Rare Day
It was my bright-eyed boy pointed out
The stark, stacked, sandstone blocks of NCAR
Flattened against the thrust-up titan slabs,
Brute crown above the muted fields and town;
My own eye was drawn to their bisection
By Ash-brushed, flat-bottomed barrier of cloud
Which imposed over our nearest future
Its damp assay, its rainy day reckoning.
Sunshine still scattered its accustomed
Hospitality, clearly non-sempiternal,
Cooling beneath the peaked cumulus cap,
Highlighting its own retreat, bent back
From early trot of oversized raindrops.
I, day-dreaming the leonine color
Of wildfire along the Poudre northwest,
The Hewlett harassing the gristled green
Around Greyrock, my former hiking grounds.
The wildfire had grown all week beyond hope
Of containment without the weather's help.
It's overwrought to join the starred tokens
Of this gratefully anticipated
Wet front into Herakles engaged in
Muscle-bound relief, the least complex
In character of superman labors,
But that's what it does to you, this landscape
That struts its favor even against
Parnassos and Olympos, that lures me
To unreasonable covetousness
Of its storied bounties, this obvious haunt
Of the myth-sized, rock-fired fantastical.

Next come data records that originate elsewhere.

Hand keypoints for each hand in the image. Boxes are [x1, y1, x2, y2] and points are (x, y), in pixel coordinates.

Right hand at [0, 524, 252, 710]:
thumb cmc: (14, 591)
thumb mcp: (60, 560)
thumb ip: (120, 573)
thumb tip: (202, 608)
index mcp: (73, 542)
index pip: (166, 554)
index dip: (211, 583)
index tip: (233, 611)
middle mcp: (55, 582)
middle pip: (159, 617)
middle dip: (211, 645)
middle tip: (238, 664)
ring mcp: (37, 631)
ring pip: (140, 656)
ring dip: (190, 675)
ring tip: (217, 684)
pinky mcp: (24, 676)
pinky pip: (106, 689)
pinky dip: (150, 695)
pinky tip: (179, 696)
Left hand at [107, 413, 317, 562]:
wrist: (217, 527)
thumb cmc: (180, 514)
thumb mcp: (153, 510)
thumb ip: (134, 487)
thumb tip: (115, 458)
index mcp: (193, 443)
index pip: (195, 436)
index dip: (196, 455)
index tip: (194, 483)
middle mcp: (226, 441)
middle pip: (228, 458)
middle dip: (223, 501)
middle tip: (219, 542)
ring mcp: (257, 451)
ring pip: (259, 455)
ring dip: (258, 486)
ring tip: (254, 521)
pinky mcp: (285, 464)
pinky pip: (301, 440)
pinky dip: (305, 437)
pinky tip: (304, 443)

Or is that just my gaze, imported poet's?
My boy with his bright eye at myth-hound age
Lights first upon the box of exhibits,
The petting-zoo displays of atmosphere
And space, the gadgetry that tells utter
Tales of solar wind out to heliopause,
Bow shock and Van Allen radiation belts.
It's already old hat, these mist-moistened
Mountains, the fresh, tumbling swell of Poudre,
Of St. Vrain after rain such as today's.
My children, born of this land already
Leap from the world's rooftop to weirding fire
Of blue jets, sprites, aurorae and beyond.
They mind effects of real or imagined
Space weather on their playtime devices.
I see myself as grounding of those circuits,
Providing home perspective for their flights,
Set to vault unmeasured kilometers.
My generation having pushed to the edge
The ecosystems we fancy ourselves
Fit to steward, the young next must relieve
The earth of some portion of our burdens,
Begin to put out the fire of their numbers.
For today, the word is: "Look son! Do look!
The red-grey-green Flatirons and that spreading
Bundle at their crown! A rain day for your
Soccer season finals, and afterward,
Over hot chocolate, I've a few legends,
Tales suitable for just such a rare day."